| Excerpt provided |
+ + + + + + +

I was tracking down the failure with ECC disabled, and that seems to be it.

So I think we should return 0 "if (!edac_has_mcs())", because we'd only get
there if ECC is disabled on all nodes and there wasn't some other initialization
error.

I'll send a patch for this soon.

Adam, would you mind testing this patch?

Thanks,
Yazen
Borislav Petkov Aug. 26, 2019, 2:59 p.m. UTC | #9
On Mon, Aug 26, 2019 at 02:19:18PM +0000, Ghannam, Yazen wrote:
> I was tracking down the failure with ECC disabled, and that seems to be it.
>
> So I think we should return 0 "if (!edac_has_mcs())", because we'd only get
> there if ECC is disabled on all nodes and there wasn't some other initialization
> error.

+ + + + + + +

| Data to process |
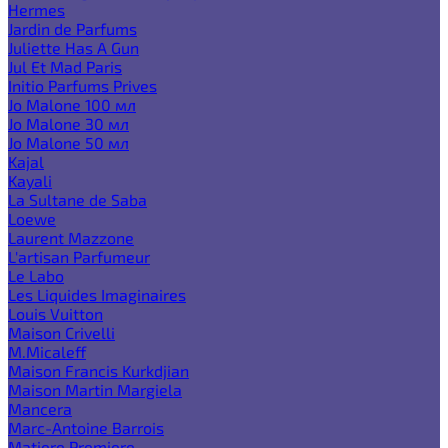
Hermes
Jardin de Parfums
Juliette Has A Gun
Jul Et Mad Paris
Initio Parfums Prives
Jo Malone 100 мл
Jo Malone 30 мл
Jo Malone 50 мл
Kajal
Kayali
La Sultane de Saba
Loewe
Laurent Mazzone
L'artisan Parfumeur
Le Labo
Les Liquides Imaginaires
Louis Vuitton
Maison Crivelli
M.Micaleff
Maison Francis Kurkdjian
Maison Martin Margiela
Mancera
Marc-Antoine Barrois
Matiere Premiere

+ + + + + + +

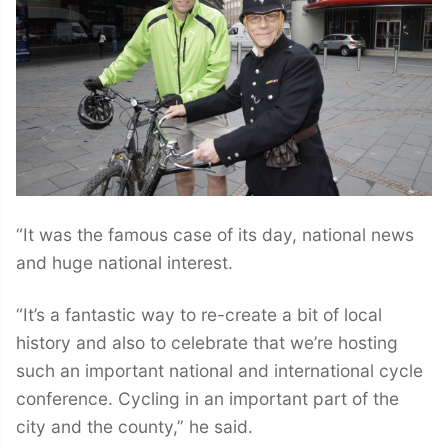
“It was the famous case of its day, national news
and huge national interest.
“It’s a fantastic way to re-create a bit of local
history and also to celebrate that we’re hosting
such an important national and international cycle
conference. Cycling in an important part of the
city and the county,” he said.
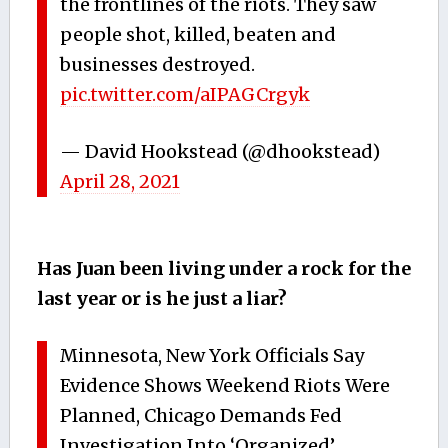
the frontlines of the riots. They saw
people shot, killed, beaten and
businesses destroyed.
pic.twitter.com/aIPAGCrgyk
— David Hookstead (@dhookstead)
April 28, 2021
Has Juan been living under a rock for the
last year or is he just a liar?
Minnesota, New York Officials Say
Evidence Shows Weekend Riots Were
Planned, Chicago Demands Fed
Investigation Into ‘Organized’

+ + + + + + +

| Required action A |
In the records, copy the section that begins with the line containing "the frontlines of the riots. They saw" and ends with the line containing "Planned, Chicago Demands Fed", with "businesses" swapped for "stores".
| Required action B |
Continue the mailing list thread about returning 0 when ECC is disabled, starting right after its final line.
The text and the records have no connection to each other.

| Task answer A |
the frontlines of the riots. They saw
people shot, killed, beaten and
stores destroyed.
pic.twitter.com/aIPAGCrgyk
— David Hookstead (@dhookstead)
April 28, 2021
Has Juan been living under a rock for the
last year or is he just a liar?
Minnesota, New York Officials Say
Evidence Shows Weekend Riots Were
Planned, Chicago Demands Fed

| Task answer B |
>
> I'll send a patch for this soon.
>
> Adam, would you mind testing this patch?

You can't return 0 when ECC is disabled on all nodes because then the
driver remains loaded without driving anything. That silly userspace
needs to understand that ENODEV means "stop trying to load this driver".
Yazen Ghannam Aug. 26, 2019, 3:05 p.m. UTC | #10
> -----Original Message-----
> From: linux-edac-owner@vger.kernel.org <linux-edac-owner@vger.kernel.org> On Behalf Of Borislav Petkov
> Sent: Monday, August 26, 2019 9:59 AM
> To: Ghannam, Yazen <Yazen.Ghannam@amd.com>
> Cc: Adam Borowski <kilobyte@angband.pl>; linux-edac@vger.kernel.org; linux-kernel@vger.kernel.org
> Subject: Re: [PATCH v3 0/8] AMD64 EDAC fixes
> 
> On Mon, Aug 26, 2019 at 02:19:18PM +0000, Ghannam, Yazen wrote:
> > I was tracking down the failure with ECC disabled, and that seems to be it.
> >
> > So I think we should return 0 "if (!edac_has_mcs())", because we'd only get
> > there if ECC is disabled on all nodes and there wasn't some other initialization
> > error.
> >
> > I'll send a patch for this soon.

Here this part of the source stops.